The wavelength of the plant light is very suitable for the growth, flowering, fruiting of plants. Generally, indoor plants and flowers will grow worse and worse over time, mainly due to the lack of light exposure. By illuminating the plant with LED lights suitable for the spectrum required by the plant, not only can its growth be promoted, but the flowering period can also be extended and the quality of the flower can be improved. The application of this high-efficiency light source system to agricultural production such as greenhouses, greenhouses and other facilities can solve the disadvantages of insufficient sunshine leading to the decline in the taste of greenhouse vegetables such as tomatoes and cucumbers, and on the other hand, it can also make winter greenhouse tomato fruits and vegetables go on the market before and after the Spring Festival, so as to achieve the purpose of off-season cultivation.

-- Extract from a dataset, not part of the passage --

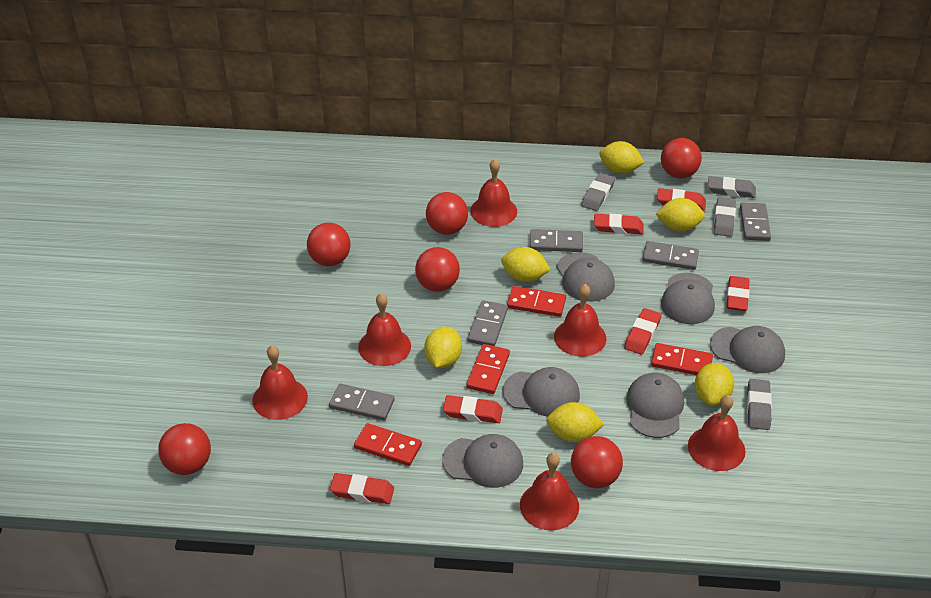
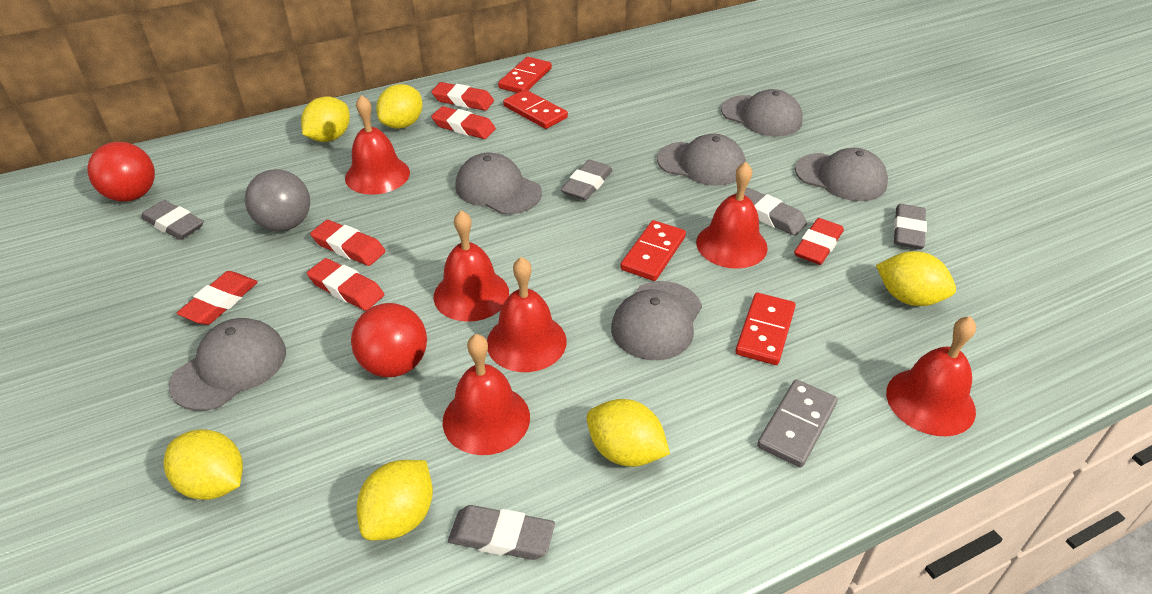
grey ball: none = 0 -> [245,169,310,232] = 1
grey domino: [329,384,395,421] [468,300,508,346] [530,229,583,252] [643,241,699,270] [740,202,771,241] = 5 -> [757,379,838,468] = 1
grey eraser: [581,173,615,211] [708,176,756,198] [714,197,736,237] [747,379,772,430] = 4 -> [141,200,204,240] [448,505,555,560] [561,160,613,201] [744,188,807,236] [894,204,927,249] = 5
red ball: [158,423,211,475] [307,223,351,266] [415,247,460,292] [426,192,468,235] [571,436,623,488] [661,138,702,178] = 6 -> [87,142,155,202] [351,303,427,377] = 2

Since junction temperature can be determined by average power dissipation, even large ripple currents have little effect on power dissipation. For example, in a buck converter, a peak-to-peak ripple current equal to the DC output current (Ipk-pk=Iout) adds no more than 10% of the total power loss. If the above loss levels are well exceeded, the AC ripple current from the power supply needs to be reduced to keep the junction temperature and operating life constant. A very useful rule of thumb is that for every 10 degrees Celsius decrease in junction temperature, semiconductor lifetime increases threefold. In fact, most designs tend to have lower ripple currents due to the inductor’s rejection. In addition, the peak current in the LED should not exceed the maximum safe operating current rating specified by the manufacturer.
When driving an LED through a buck regulator, the LED often conducts the AC ripple current and DC current of the inductor according to the selected output filter arrangement. This will not only increase the RMS amplitude of the current in the LED, but also increase its power consumption. This increases junction temperature and has a significant impact on the lifetime of the LED. If we set a 70% light output limit as the lifetime of the LED, then the lifetime of the LED is extended from 74 hours at 15,000 degrees Celsius to 40,000 hours at 63 degrees Celsius. The power loss of an LED is determined by multiplying the LED resistance by the square of the RMS current plus the average current multiplied by the forward voltage drop.
Below the LED turn-on threshold (the turn-on voltage threshold for white LEDs is approximately 3.5V), the current through the LED is very small. Above this threshold, the current is exponentially multiplied as a forward voltage. This allows the LED to be shaped as a voltage source with a series resistor with a warning that this model is only valid at a single operating DC current. If the DC current in the LED changes, the resistance of the model should also change to reflect the new operating current. At large forward currents, power dissipation in the LED heats up the device, which changes the forward voltage drop and dynamic impedance. It is very important to fully consider the heat dissipation environment when determining the impedance of the LED.
Adjustable brightness requires a constant current to drive the LED, which must be kept constant regardless of the input voltage. This is more challenging than simply connecting an incandescent bulb to a battery to power it.